Is prayer a key to receiving the Baptism in the Holy Spirit?



Prayer. One of the most frequent representations of obedience, which often appears as a separate condition, is prayer.60 This condition is usually built on the accounts in Luke 11:13 and Acts 1:14 where prayer precedes the impartation of the Spirit. 

It is held that the gift cannot ordinarily be received apart from prayer. The gift is “without money and without price,” writes Riggs (pp. 103–04), “but He will give it only to those who ask for it.” Skibstedt (p. 68) affirms that “God fulfills the promises of the baptism in the Holy Spirit as long as the candidate knows that he needs this power—and seeks it in intensive and persevering prayer.” 

As may be gathered from the latter part of the last remark, it is not simply prayer that usually obtains the gift, but a definite kind of prayer—“intensive and persevering prayer.” Riggs tells us emphatically that “we must ask importunately,” and queries, “Shall we consider that He gave the Spirit to us when asked once, even though there be no evidence then or thereafter that He came?” (p. 104).

If the spiritual evidence of Pentecost does not follow prayer, then either the faith or the prayer of the candidate must have been inadequate. For as there are kinds of faith—great faith and little faith—there are, in Pentecostal opinion, kinds of prayer—asking, seeking, and knocking (Matt. 7:7). 

The latter—seeking and knocking—are the types of prayer to which believers must extend themselves if they fully meet God’s requirement of importunate prayer. “This is God’s elimination test,” Riggs writes (p. 104), “to determine whom He considers worthy to receive this priceless gift.” Intensive and extensive prayer is active obedience brought to a head. In this kind of prayer, the candidate's soul begins to pass into passive obedience.

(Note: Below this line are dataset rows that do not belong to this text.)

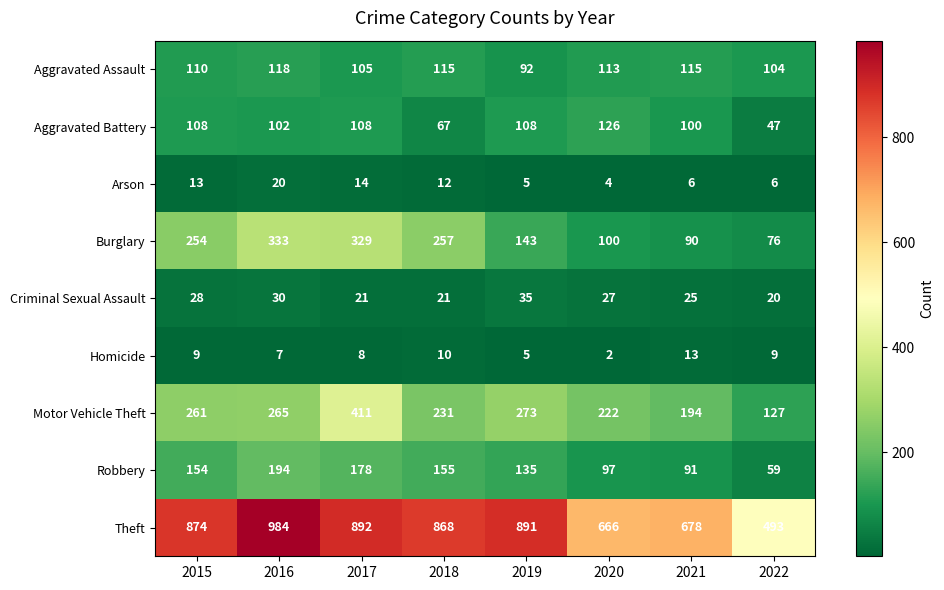

True or false: Burglary has a value of 254 at 2015.

True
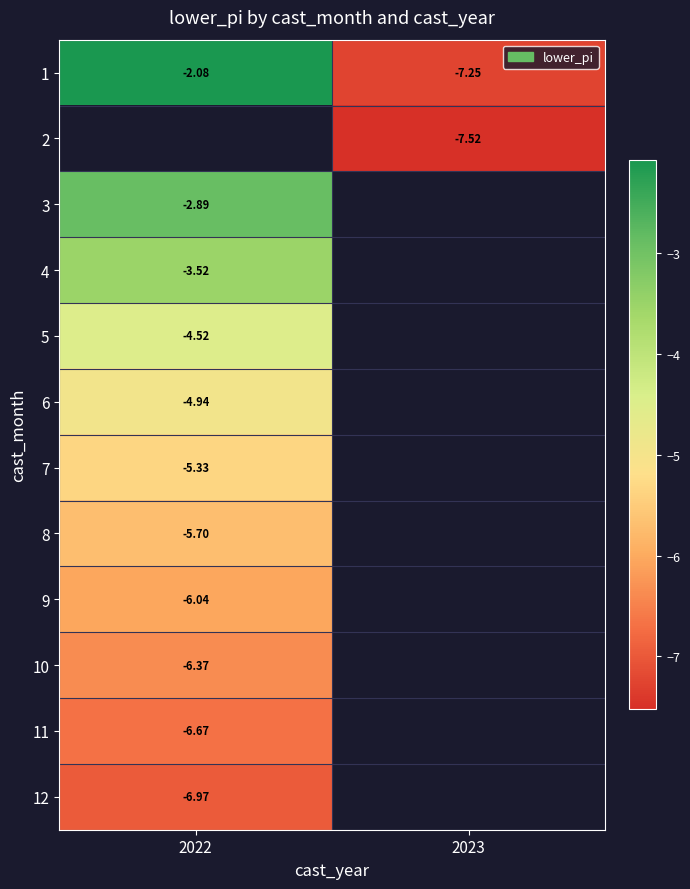

True or false: 8 has a value of -5.7 at 2022.

True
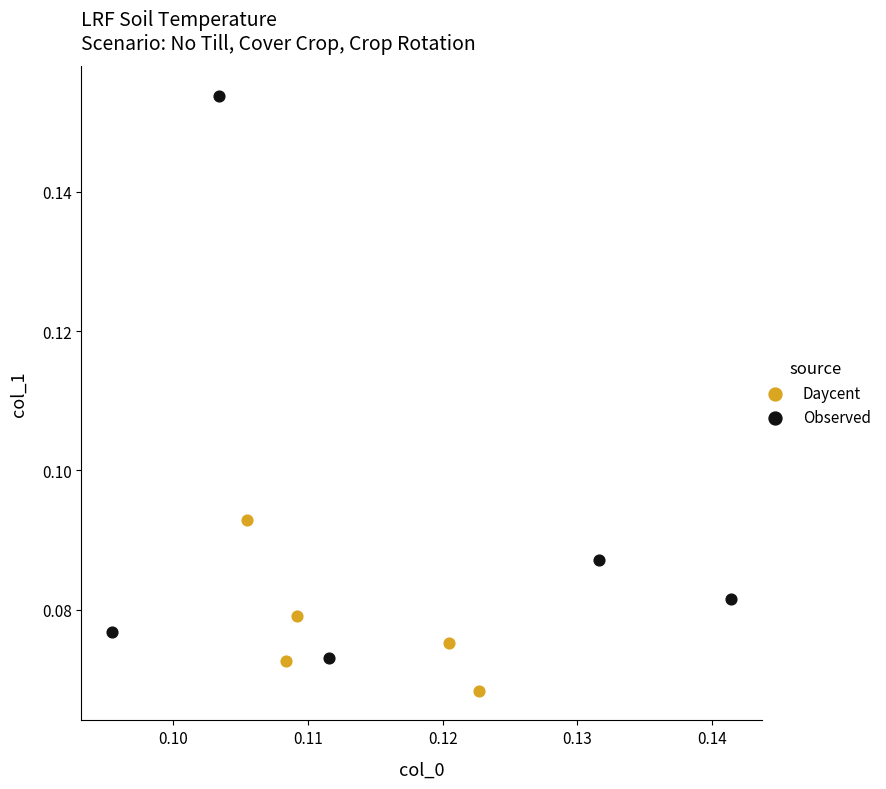

Which series has the largest Y range (max minus min)?

Observed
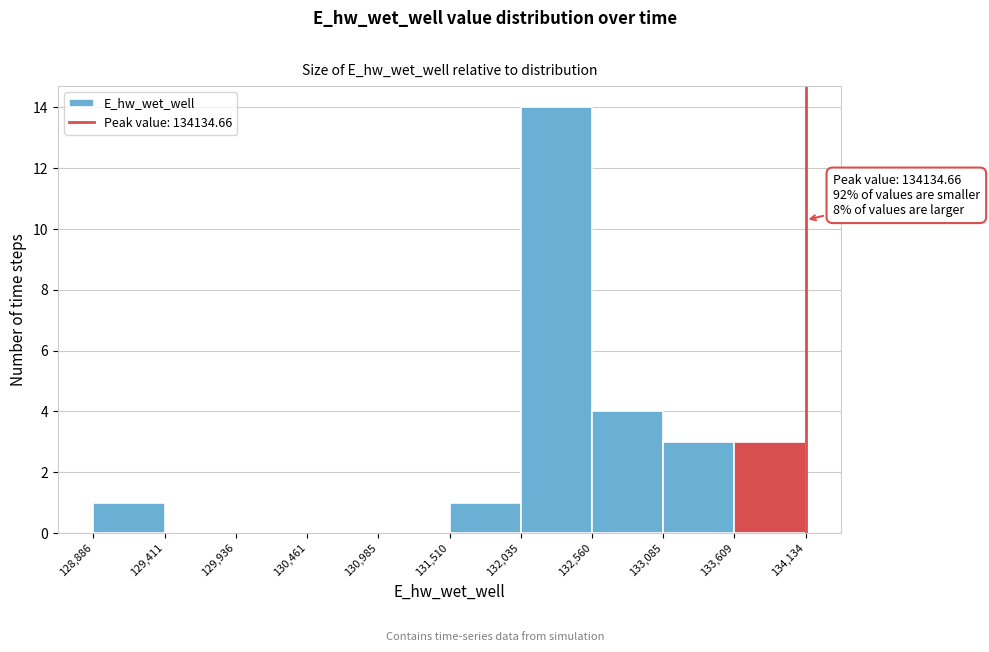

Which range on the x-axis has the tallest bar?

132,035 to 132,560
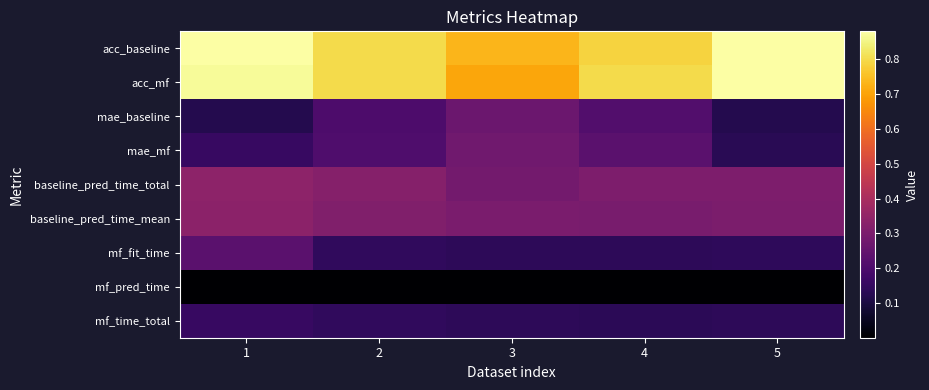

At which category does the chart reach its peak across all series?

1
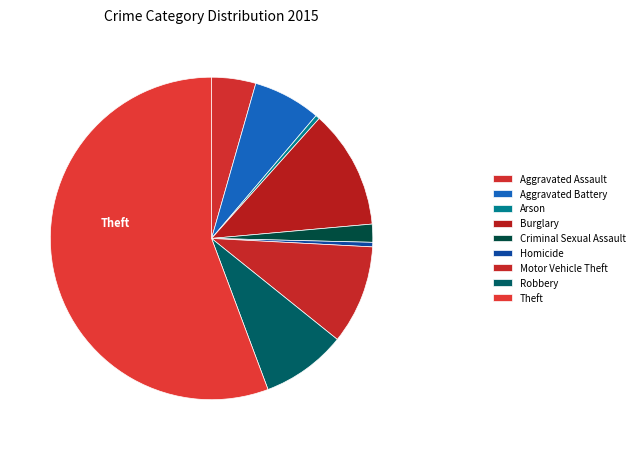

Count the number of slices in the pie.

9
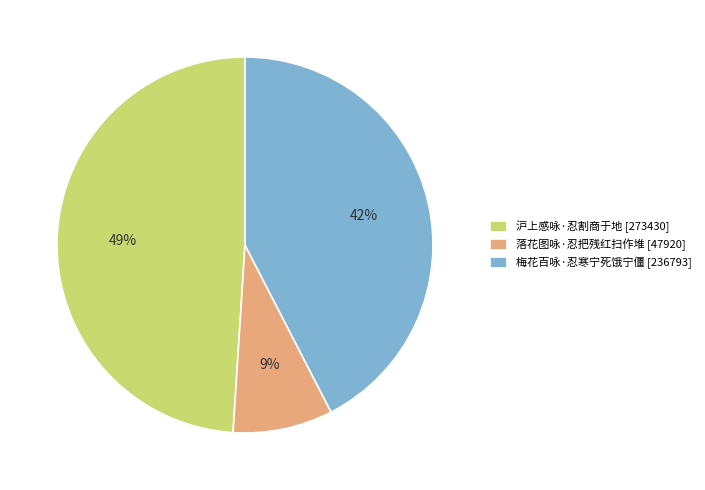

Combined, do 落花图咏·忍把残红扫作堆 [47920] and 沪上感咏·忍割商于地 [273430] account for over 50%?

Yes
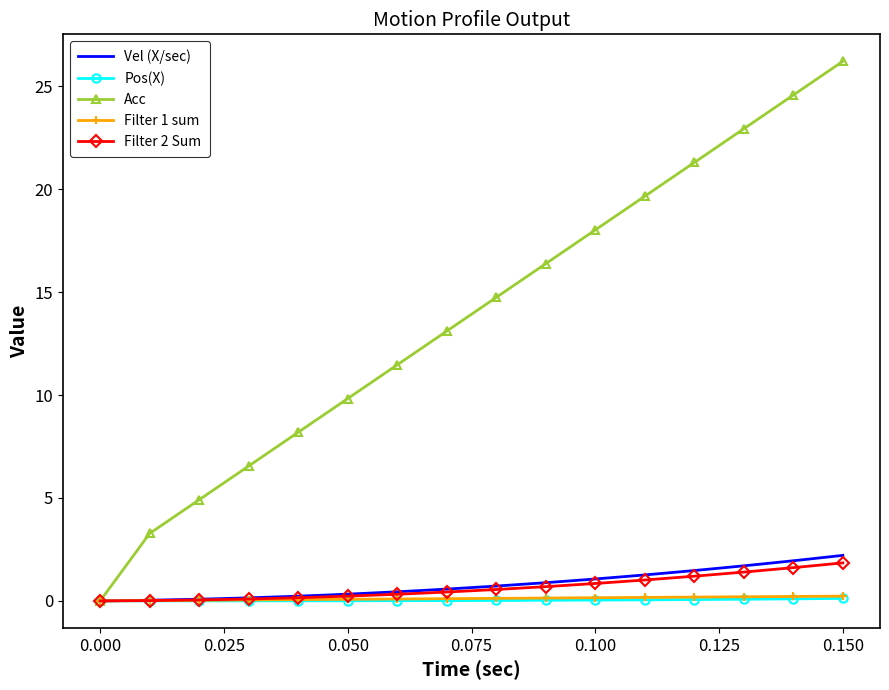

Which series has the largest total across all categories?

Acc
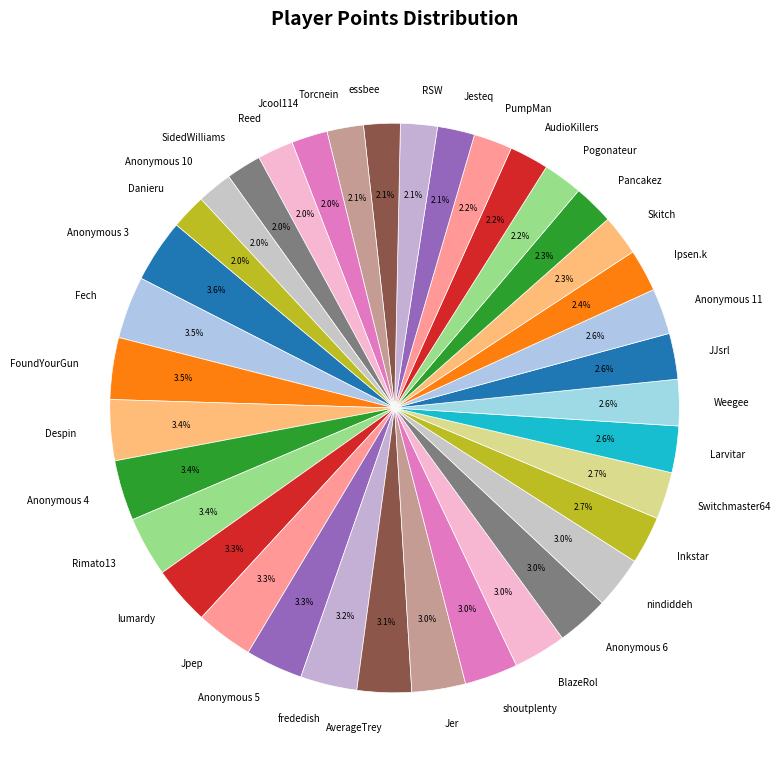

Does SidedWilliams account for over 50% of the chart?

No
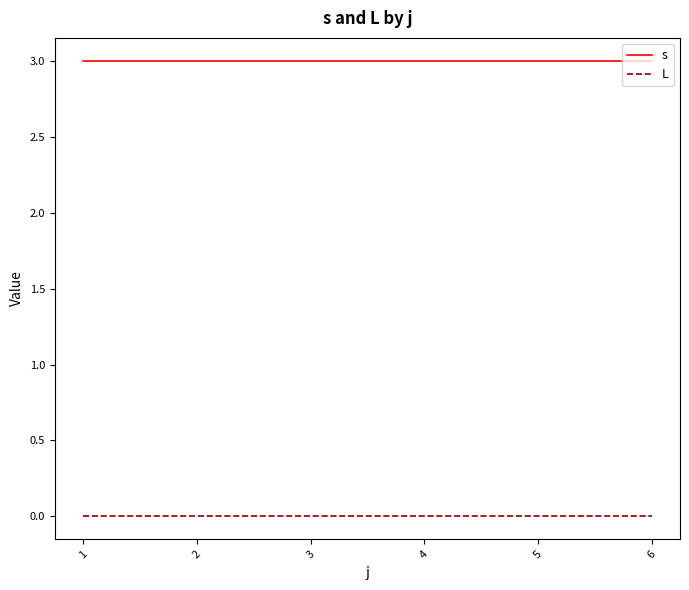

Rank the series by their maximum value, from highest to lowest.

s, L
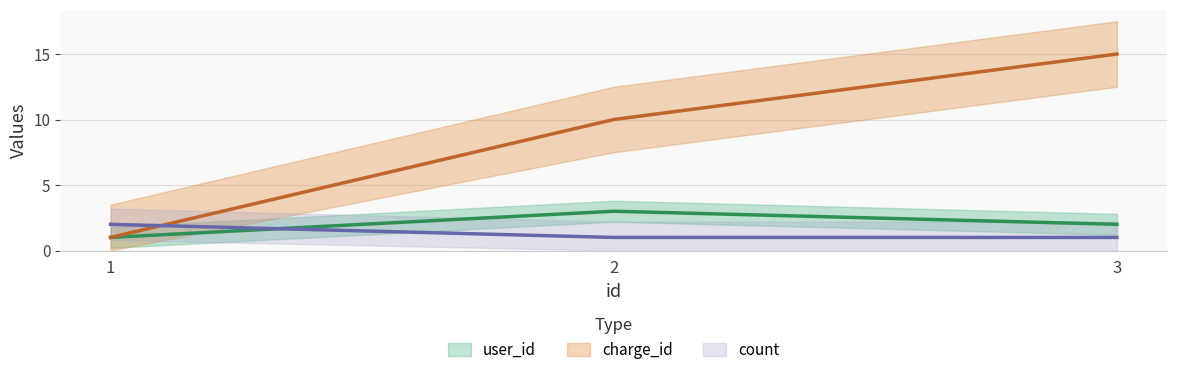

Reading left to right, what are all the values shown in this chart?

user_id: 1=1	2=3	3=2
charge_id: 1=1	2=10	3=15
count: 1=2	2=1	3=1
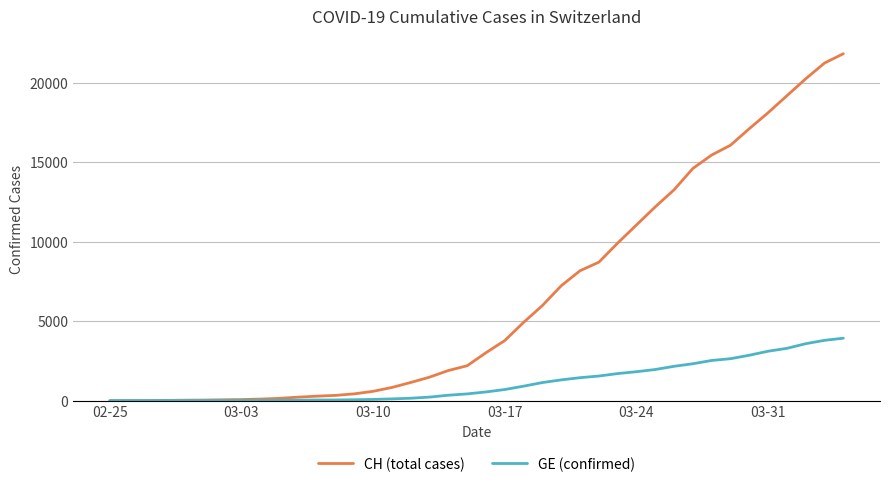

Which series has the largest total across all categories?

CH (total cases)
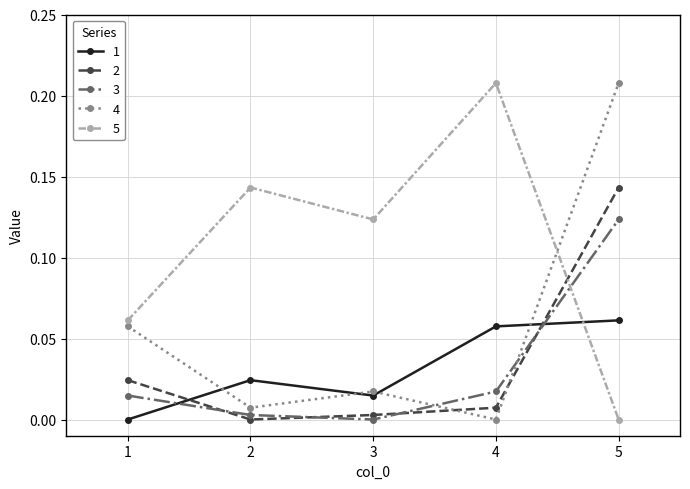

List the labels in order of 5 value, largest first.

4, 2, 3, 1, 5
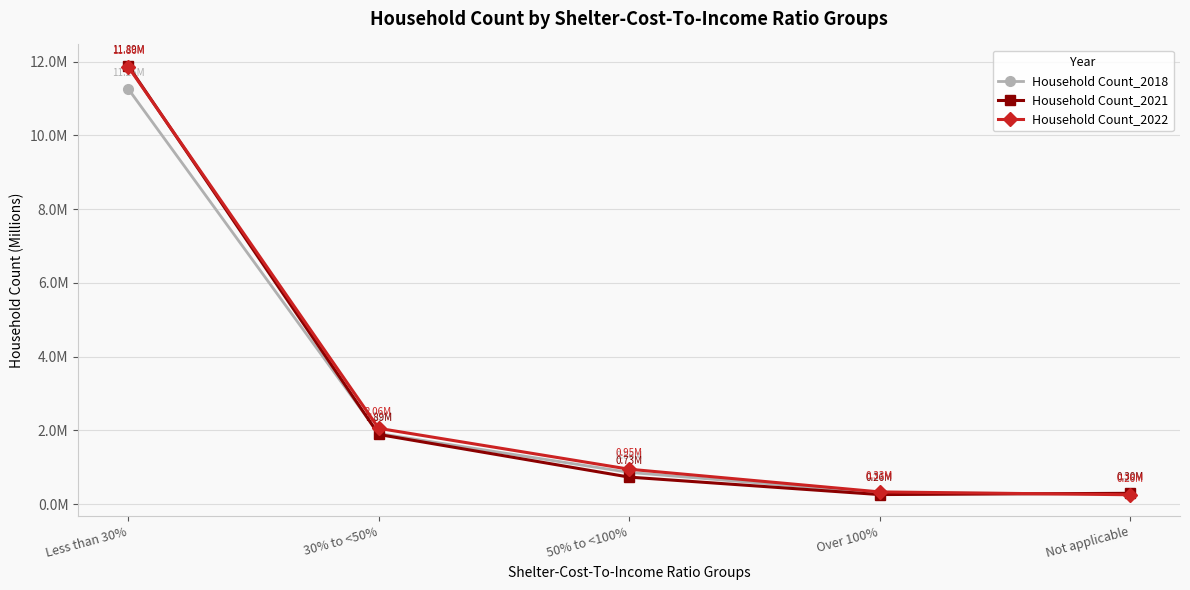

At which label does Household Count_2021 first exceed 734850?

Less than 30%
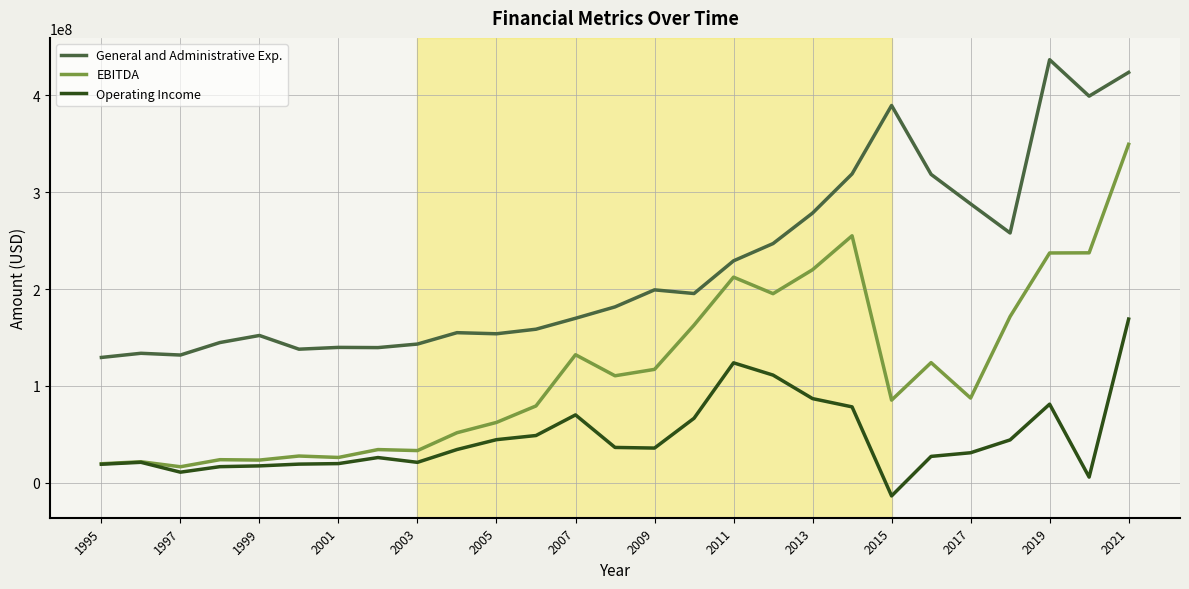

Which series has the largest total across all categories?

General and Administrative Exp.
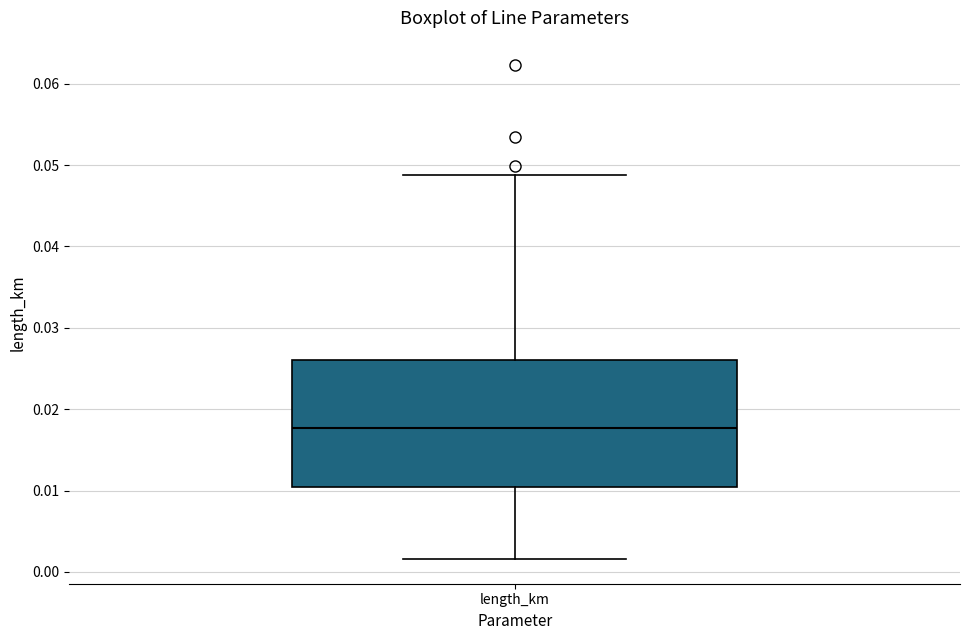

Transcribe this box plot: give where the median line is, the range the box spans, and where the two whiskers end, as read against the y-axis. The values are not printed on the chart, so give them approximately, as read against the axis.

median 0.018, box 0.010 to 0.026, whiskers 0.002 to 0.049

What is Passive Obedience? After there has been active obedience, the candidate for the promised baptism is instructed, as he now waits for the actual incidence of the gift, to become 

(1) as submissive as possible to the promptings of the Spirit 

(2) usually within the believing context of the Pentecostal fellowship. 

He is to yield himself entirely to God and to other Pentecostals' brotherly encouragement and prayer in the fellowship of what is usually called the “tarrying meeting.” 


60 In the largest circulating Pentecostal publication in North America, the weekly Pentecostal Evangel, there appears on the inside cover of each edition a creedal statement including, under the article on the baptism of the Spirit, only prayer as a condition: “We believe that the Baptism of the Holy Spirit according to Acts 2:4 is given to believers who ask for it.”

Bruner, F. D. (1997). A Theology of the Holy Spirit: The Pentecostal Experience and the New Testament Witness (pp. 98–99). Wipf and Stock Publishers.